Sovereign Immunity

  • BASICS: States are immune from lawsuits in state courts, absent waiver. Also, state cannot be sued in federal court (and thus, anywhere) for patent infringement by anyone, absent its consent under the Eleventh Amendment (“The judicial power of the United States shall not be construed to extend to any suit in law or equity, commenced or prosecuted against one of the United States by citizens of another state, or by citizens or subjects of any foreign state.”) Immunity of States from suit in federal court cannot be abrogated by Congress except “as remedial or preventive legislation aimed at securing the protections of the Fourteenth Amendment [Due Process clause] for patent owners,” and Congress finds that the State fails to provide adequate remedies to patent owners for infringement. Florida Prepaid (U.S. 06/23/1999) (5-4) (35 U.S.C. § 296(a) abrogating State immunity is unconstitutional). As a matter of common law, “Indian tribes possess ‘inherent sovereign immunity,’ and suits against them are generally barred ‘absent a clear waiver by the tribe or congressional abrogation,” but this does not extend to actions brought by the federal government.” Saint Regis Mohawk Tribe (Fed. Cir. 07/20/18). See also Foreign Sovereign Immunities Act, 28 U.S.C. § 1602 et seq.; Genetic Veterinary (Fed. Cir. 08/09/19) (aff’g jurisdiction over foreign university under commercial activity exception).
  • Waiver Of Eleventh Amendment Immunity Must Be Express And Unambiguous: “The ‘test for determining whether a [s]tate has waived its immunity from federal-court jurisdiction is a stringent one’ [and] ‘a waiver of sovereign immunity ‘must be unequivocally expressed.’” Peralta (Fed.

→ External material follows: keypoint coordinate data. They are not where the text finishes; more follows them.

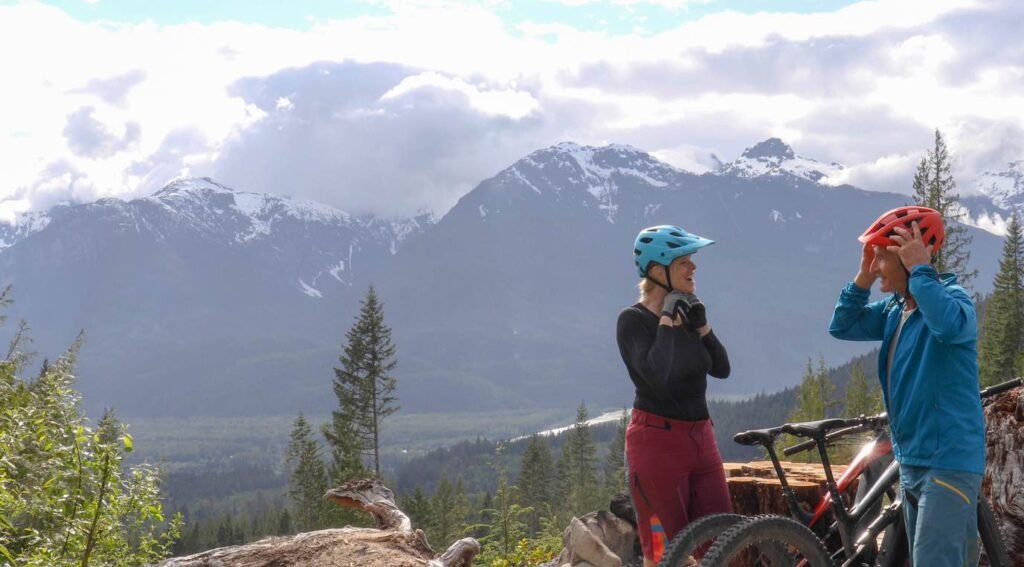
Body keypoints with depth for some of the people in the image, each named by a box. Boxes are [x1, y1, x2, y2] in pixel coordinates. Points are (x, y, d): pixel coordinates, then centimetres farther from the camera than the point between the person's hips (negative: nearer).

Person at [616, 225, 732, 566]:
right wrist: (668, 321, -16)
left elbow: (721, 368, 8)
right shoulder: (634, 320, -11)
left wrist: (701, 324, -5)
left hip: (700, 437, 7)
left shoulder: (686, 311, 10)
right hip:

Cir. 12/09/16) (non-precedential) (aff’g dismissal of complaint); Port Authority (U.S. 04/30/1990) (statute providing general consent to lawsuit, closely coupled with venue provision mentioning state and federal courts (“venue . . . shall be laid within a county or judicial district, established by one of said States or by the United States,….”) sufficient to waive Eleventh Amendment waiver of immunity from being sued in federal court). A state waives its Eleventh Amendment immunity for all compulsory counterclaims when it voluntarily appears in federal court. Regents of Univ. New Mexico (Fed. Cir. 02/28/03); but see Biomedical Patent (Fed. Cir. 10/23/07) (waiver of immunity upon intervening in earlier action did not extend to later action). May be waived by contract. Baum Research (Fed. Cir. 10/10/07) (following contract provision waived University’s Eleventh Amendment immunity: “This Agreement will be construed, interpreted and applied according to the laws of the State of Michigan and all parties agree to proper venue and hereby submit to jurisdiction in the appropriate State or Federal Courts of Record sitting in the State of Michigan.”) A state’s waiver must be accomplished by someone to whom that power is granted under state law. Ford Motor (U.S. 01/08/1945).

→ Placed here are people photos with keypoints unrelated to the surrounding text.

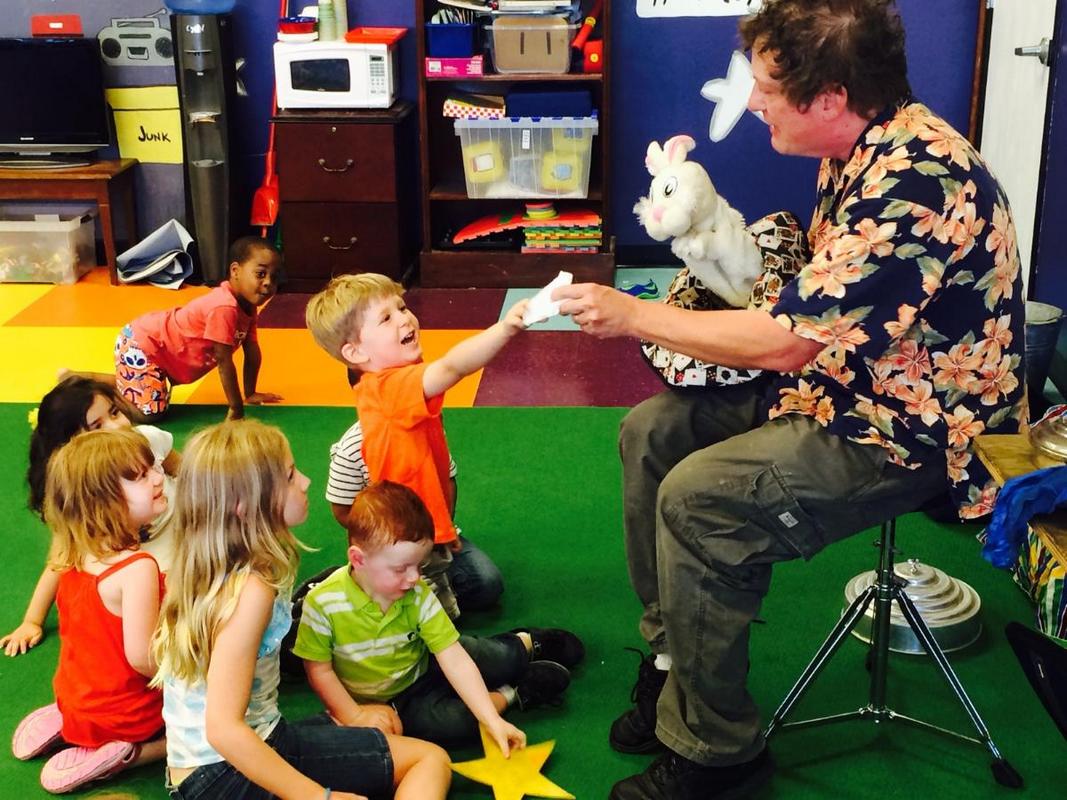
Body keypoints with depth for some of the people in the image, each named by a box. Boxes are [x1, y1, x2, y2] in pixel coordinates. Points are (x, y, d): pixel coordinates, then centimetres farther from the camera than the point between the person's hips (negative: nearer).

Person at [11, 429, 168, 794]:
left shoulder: (75, 555, -5)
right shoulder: (137, 568, -31)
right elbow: (141, 656, -30)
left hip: (76, 696, 7)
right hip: (126, 714, -7)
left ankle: (65, 725, 15)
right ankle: (124, 753, -6)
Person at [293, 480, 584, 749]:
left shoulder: (418, 594, -19)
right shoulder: (322, 604, -27)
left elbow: (453, 659, -23)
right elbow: (319, 670, -14)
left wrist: (493, 721, -28)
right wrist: (355, 716, -23)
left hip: (424, 668, 3)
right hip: (382, 702, -3)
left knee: (503, 659, -7)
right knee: (432, 720, -30)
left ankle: (527, 643, 30)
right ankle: (510, 695, -6)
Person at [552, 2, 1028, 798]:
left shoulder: (915, 181, -28)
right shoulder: (862, 154, 3)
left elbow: (785, 341, -28)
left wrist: (633, 314, -18)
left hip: (916, 429, -10)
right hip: (846, 382, 10)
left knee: (700, 497, -25)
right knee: (653, 432, 3)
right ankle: (674, 655, 14)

  • Ex Parte Young Permits Injunction Against State’s Ongoing Infringements: Ex parte Young authorizes actions against state officers for prospective equitable relief from ongoing violations of federal law. Verizon Maryland (U.S. 05/20/2002). Under the Ex Parte Young doctrine, a patent owner may sue state officials who personally engage in patent infringement, for prospective injunctive relief, only. Pennington Seed (Fed. Cir. 08/09/06). And patent owner may sue state officials for acting in their individual capacities to infringe a patent. Peralta (Fed. Cir. 12/09/16) (aff’g dismissal of complaint for failure to sufficiently state claim that officials were acting in their personal capacity).
  • Trial Sovereign Immunity Does Not Extend To PTAB Trial Proceedings: Tribal sovereign immunity does not bar IPR proceeding against patent owned by tribe because “IPR is more like an agency enforcement action than a civil suit brought by a private party.” Saint Regis Mohawk Tribe (Fed. Cir. 07/20/18) (citing Director’s complete discretion in deciding whether to institute review; Director can continue even if private party drops out; substantial differences from Fed. R. Civ. P.).

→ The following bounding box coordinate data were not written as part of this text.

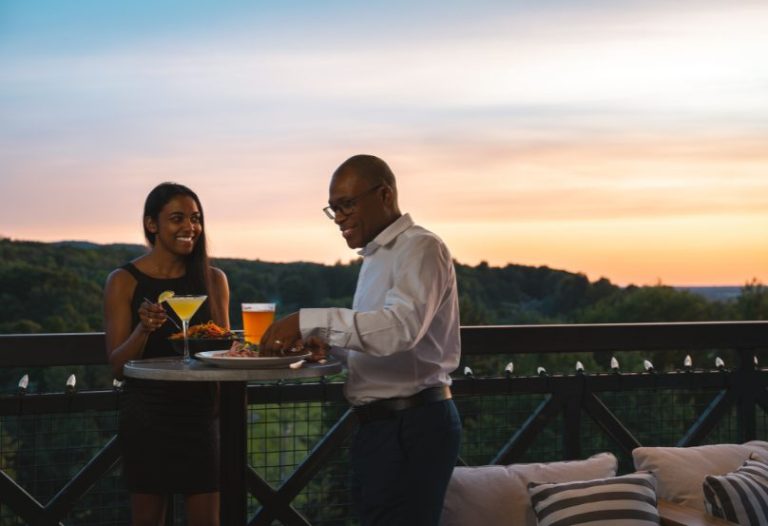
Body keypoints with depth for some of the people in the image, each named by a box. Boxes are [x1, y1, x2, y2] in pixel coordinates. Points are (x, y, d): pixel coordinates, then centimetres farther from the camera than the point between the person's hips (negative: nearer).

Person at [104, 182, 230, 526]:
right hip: (148, 416, -2)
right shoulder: (124, 281, -3)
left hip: (201, 413, 3)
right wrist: (143, 328, -24)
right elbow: (117, 366, -5)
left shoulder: (213, 280, 7)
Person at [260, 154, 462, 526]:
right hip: (380, 425, 9)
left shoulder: (420, 248, -11)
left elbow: (403, 325, -28)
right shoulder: (376, 256, 19)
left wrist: (310, 321, -28)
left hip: (412, 428, -9)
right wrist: (325, 343, 8)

  • State Sovereign Immunity Does Not Extend To PTAB Trial Proceedings: “The differences between tribal and state sovereign immunity do not warrant a departure from the reasoning in Saint Regis.” Regents of the Univ. of Minn. (Fed. Cir. 06/14/19) (additional review of entire panel asserting that IPR proceedings are “in rem” proceedings to which state sovereign immunity does not apply). See Upper Skagit Indian Tribe (U.S. 05/21/2019) (remanding to State court whether tribe enjoys “immunity from actions involving immovable property located in the territory of another sovereign”).